Eliseu Padilha começou o discurso com elogios ao presidente da Petrobras, Pedro Parente, responsável pela política de reajuste de preços de combustíveis que levaram à revolta dos caminhoneiros. Ontem (quarta, 23), Parente já havia anunciado redução do diesel na refinaria em 10%, por 15 dias, e hoje Eliseu garantiu que haverá a contrapartida de compensações financeiras asseguradas pela União, com o objetivo de não causar prejuízos para investidores da estatal.

“Nós precisamos muito retomar a atividade, a nossa vida normal”, declarou o ministro da Casa Civil, que se fez acompanhar dos colegas ministros Eduardo Guardia (Fazenda) e Carlos Marun (Secretaria de Governo) na coletiva de imprensa, além de cinco representantes de entidades.

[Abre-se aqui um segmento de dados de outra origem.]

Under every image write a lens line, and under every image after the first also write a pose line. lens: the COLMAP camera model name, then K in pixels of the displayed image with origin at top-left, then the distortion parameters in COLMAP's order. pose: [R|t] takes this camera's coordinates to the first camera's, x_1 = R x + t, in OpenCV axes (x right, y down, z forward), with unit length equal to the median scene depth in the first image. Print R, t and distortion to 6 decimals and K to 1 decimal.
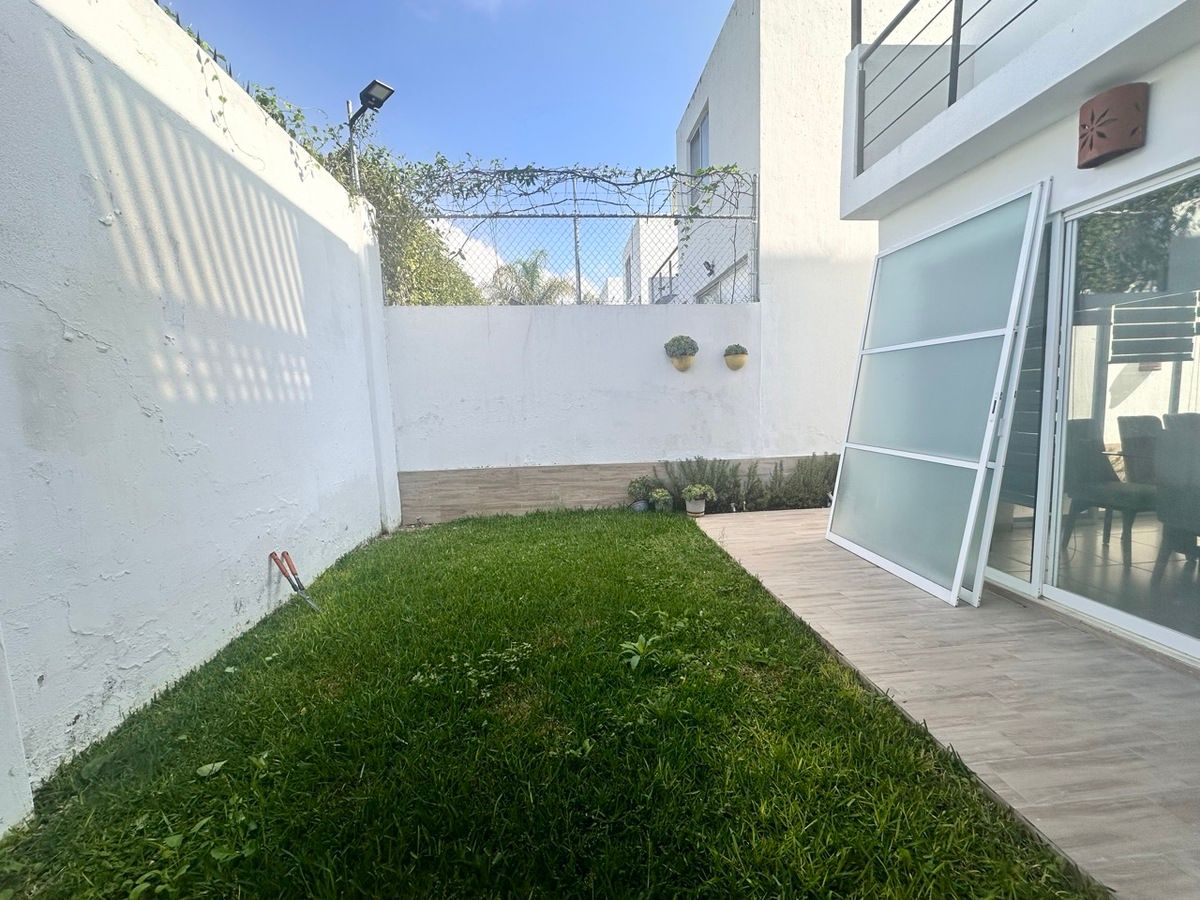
lens RADIAL K [[479.7, 0, 598.7], [0, 479.7, 454.1], [0, 0, 1]] dist [-0.006083, 0.002315]
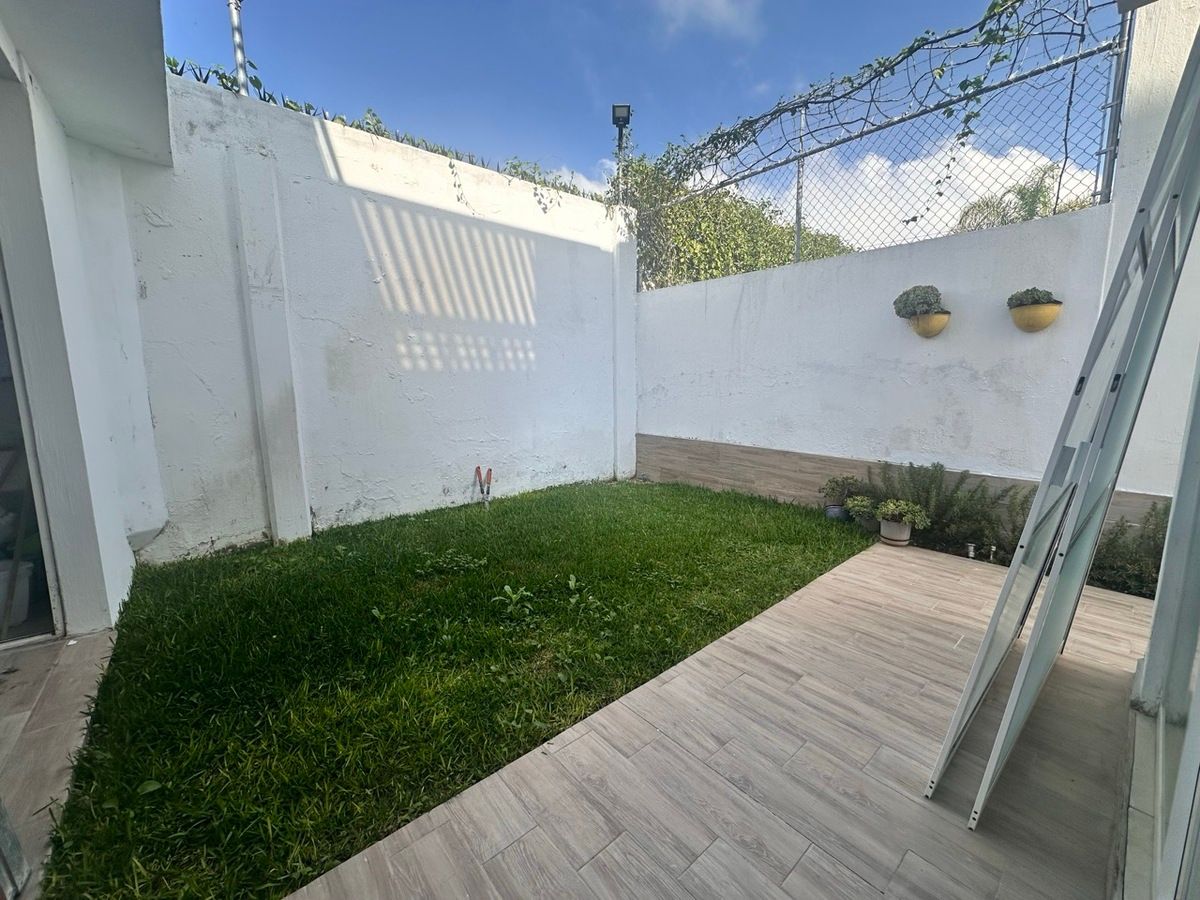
lens RADIAL K [[479.7, 0, 597.1], [0, 479.7, 450.5], [0, 0, 1]] dist [-0.006083, 0.002315]
pose [[0.584308, 0.148129, -0.797899, 0.497009], [-0.109232, 0.988609, 0.103542, -0.033368], [0.804147, 0.026655, 0.593832, 0.226358]]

Em solenidade comemorativa do Dia da Indústria 2018, em Belo Horizonte, quando também se deu a troca de comando da Federação das Indústrias do Estado de Minas (Fiemg), o presidente Michel Temer (MDB) aproveitou os holofotes da NBR, a emissora de TV governamental, e entrou ao vivo para comunicar aos presentes a “boa notícia” que estaria em curso em Brasília.

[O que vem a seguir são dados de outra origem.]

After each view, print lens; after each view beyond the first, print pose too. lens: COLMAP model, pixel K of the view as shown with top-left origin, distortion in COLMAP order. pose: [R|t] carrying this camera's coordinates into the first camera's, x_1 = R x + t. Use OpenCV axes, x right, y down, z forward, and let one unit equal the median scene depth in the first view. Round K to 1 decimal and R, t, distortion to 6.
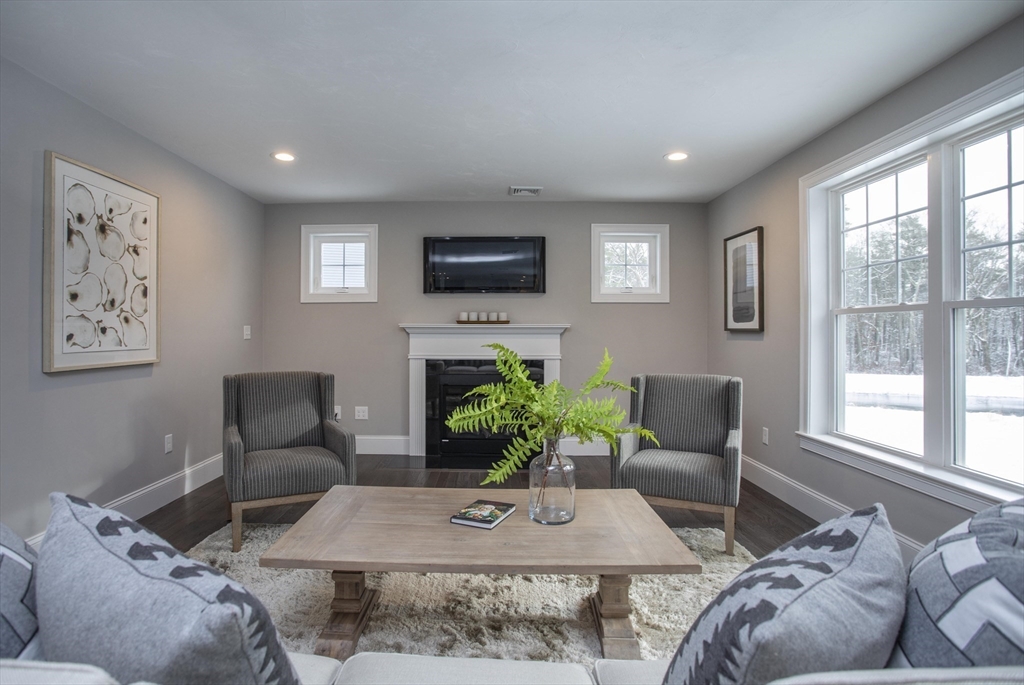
lens RADIAL K [[573.8, 0, 510.1], [0, 573.8, 330.9], [0, 0, 1]] dist [0.000020, -0.000046]
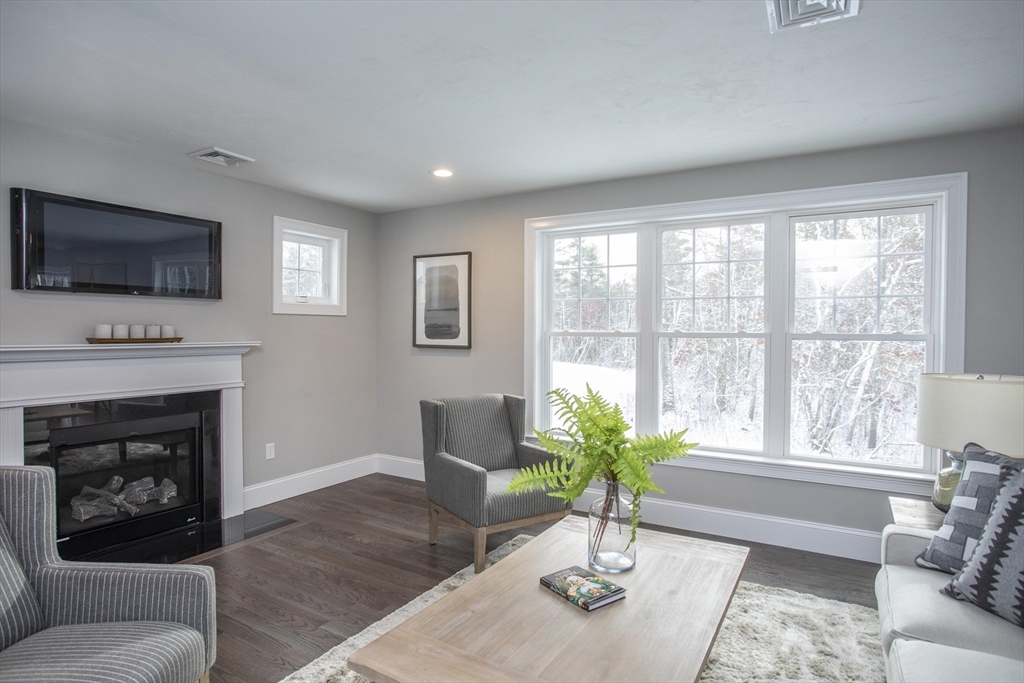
lens RADIAL K [[577.3, 0, 512.0], [0, 577.3, 341.5], [0, 0, 1]] dist [-0.001583, -0.000300]
pose [[0.524014, -0.015761, 0.851564, -0.380846], [-0.005937, 0.999737, 0.022157, -0.030689], [-0.851689, -0.016667, 0.523783, 0.296290]]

“Acabo de receber a notícia do chefe da Casa Civil de um pré-acordo feito com as entidades, e que depois vai ser levado a assembleia geral”, discursou o emedebista, que ontem havia admitido ter pedido trégua aos caminhoneiros.

Veja os itens do acordo:

- eliminação da incidência da Contribuição de Intervenção no Domínio Econômico sobre o óleo diesel até o fim do ano;

- garantia de periodicidade mínima de um mês até eventual reajuste do preço do óleo diesel em refinarias;

- redução de 10% no valor do diesel em refinarias nos próximos 30 dias, medida já executada pela Petrobras com contrapartida financeira da União;

- reedição da Tabela de Referência do frete remunerado de cargas, em 1º de junho de 2018, com atualização trimestral;

- garantir que estados assegurem isenção da tarifa de pedágio sobre eixo suspenso em caminhões sem carga;

- em até 15 dias, edição de medida provisória para permitir que a Companhia Nacional de Abastecimento (Conab) contrate transporte rodoviário de cargas, sem exigência de licitação, em até 30% de sua demanda de frete. A MP contemplará cooperativas e entidades sindicais de transportadores autônomos;

- manter desoneração da folha de pagamento de empresas de transporte rodoviário de cargas;

- promover extinção de ações judiciais abertas pela União contra a mobilização dos caminhoneiros;

- deixar autoridades de trânsito cientes sobre o acordo, em razão de eventuais desdobramentos de processos administrativos iniciados em decorrência da greve;

- reuniões periódicas entre as partes envolvidas para assegurar o cumprimento dos termos do acordo. Próxima reunião será em 15 dias;

- oferecimento, por meio da Petrobras, de livre participação nas operações de transporte de cargas para transportadores autônomos;

- a petrolífera deverá respeitar a resolução da Agência Nacional de Transportes Terrestres (ANTT) referente à renovação da frota nos contratos de transporte de carga.

Fonte: Congresso em Foco, 25 de maio de 2018.